JOB ITEM:
Copy out the whole newsgroup post on RAID levels below, word for word.

SOURCE EXTRACT:
Re: HELP: Info about ORACLE7 Performance on RAID

From: Theodore Do <tdo_at_mailsrv1.trw.com>
Date: 1995/08/08
Message-ID: <408i1n$ieb_at_tnn-wan.trw.com>#1/1


Will Kooiman, kooiman_at_interserv.com wrote: Will,

I respected your email inputs. However, your RAID definitions are wrong.

RAID 0: striping but has no parity (i.e. no redundancy). Lose a disk in the raid,

        lose the whole raid (rank). I/O is as fast as a regular disk (if not faster). RAID 1: mirror disk. Lose a disk, still okay. I/O is as fast as a regular disk. RAID 5: striping with parity. Lose a disk in the raid, still okay but the raid will

        be operated in degrade mode. If lose two or more disk in the rank, the 
        whole rank is gone. Slower on write compares to regular disk because 
        RAID-5 needs to recompute parity on each write.

GIVEN RECORDS:
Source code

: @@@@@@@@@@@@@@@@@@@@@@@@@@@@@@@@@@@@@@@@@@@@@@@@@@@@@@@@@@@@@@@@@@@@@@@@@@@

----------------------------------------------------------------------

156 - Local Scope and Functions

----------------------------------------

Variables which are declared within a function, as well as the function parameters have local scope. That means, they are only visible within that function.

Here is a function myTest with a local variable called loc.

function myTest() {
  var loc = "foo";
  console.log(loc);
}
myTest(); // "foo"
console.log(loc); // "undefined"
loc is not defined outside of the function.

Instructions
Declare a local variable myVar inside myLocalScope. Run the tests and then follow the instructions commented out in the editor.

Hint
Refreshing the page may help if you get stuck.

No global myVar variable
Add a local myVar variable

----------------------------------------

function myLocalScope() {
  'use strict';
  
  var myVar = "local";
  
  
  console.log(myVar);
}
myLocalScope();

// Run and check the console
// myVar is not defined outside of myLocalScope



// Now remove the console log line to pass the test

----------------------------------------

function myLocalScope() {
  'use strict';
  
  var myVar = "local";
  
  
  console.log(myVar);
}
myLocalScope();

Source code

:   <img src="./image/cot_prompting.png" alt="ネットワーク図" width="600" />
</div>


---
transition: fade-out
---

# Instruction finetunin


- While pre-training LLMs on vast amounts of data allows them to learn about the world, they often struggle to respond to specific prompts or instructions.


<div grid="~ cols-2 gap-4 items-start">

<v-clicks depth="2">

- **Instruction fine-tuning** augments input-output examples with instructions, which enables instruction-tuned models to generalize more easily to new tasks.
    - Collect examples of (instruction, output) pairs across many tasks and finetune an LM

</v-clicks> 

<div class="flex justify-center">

RESPONSE TO THIS TASK:
Re: HELP: Info about ORACLE7 Performance on RAID

From: Theodore Do <tdo_at_mailsrv1.trw.com>
Date: 1995/08/08
Message-ID: <408i1n$ieb_at_tnn-wan.trw.com>#1/1


Will Kooiman, kooiman_at_interserv.com wrote: Will,

I respected your email inputs. However, your RAID definitions are wrong.

RAID 0: striping but has no parity (i.e. no redundancy). Lose a disk in the raid,

        lose the whole raid (rank). I/O is as fast as a regular disk (if not faster). RAID 1: mirror disk. Lose a disk, still okay. I/O is as fast as a regular disk. RAID 5: striping with parity. Lose a disk in the raid, still okay but the raid will

        be operated in degrade mode. If lose two or more disk in the rank, the 
        whole rank is gone. Slower on write compares to regular disk because 
        RAID-5 needs to recompute parity on each write.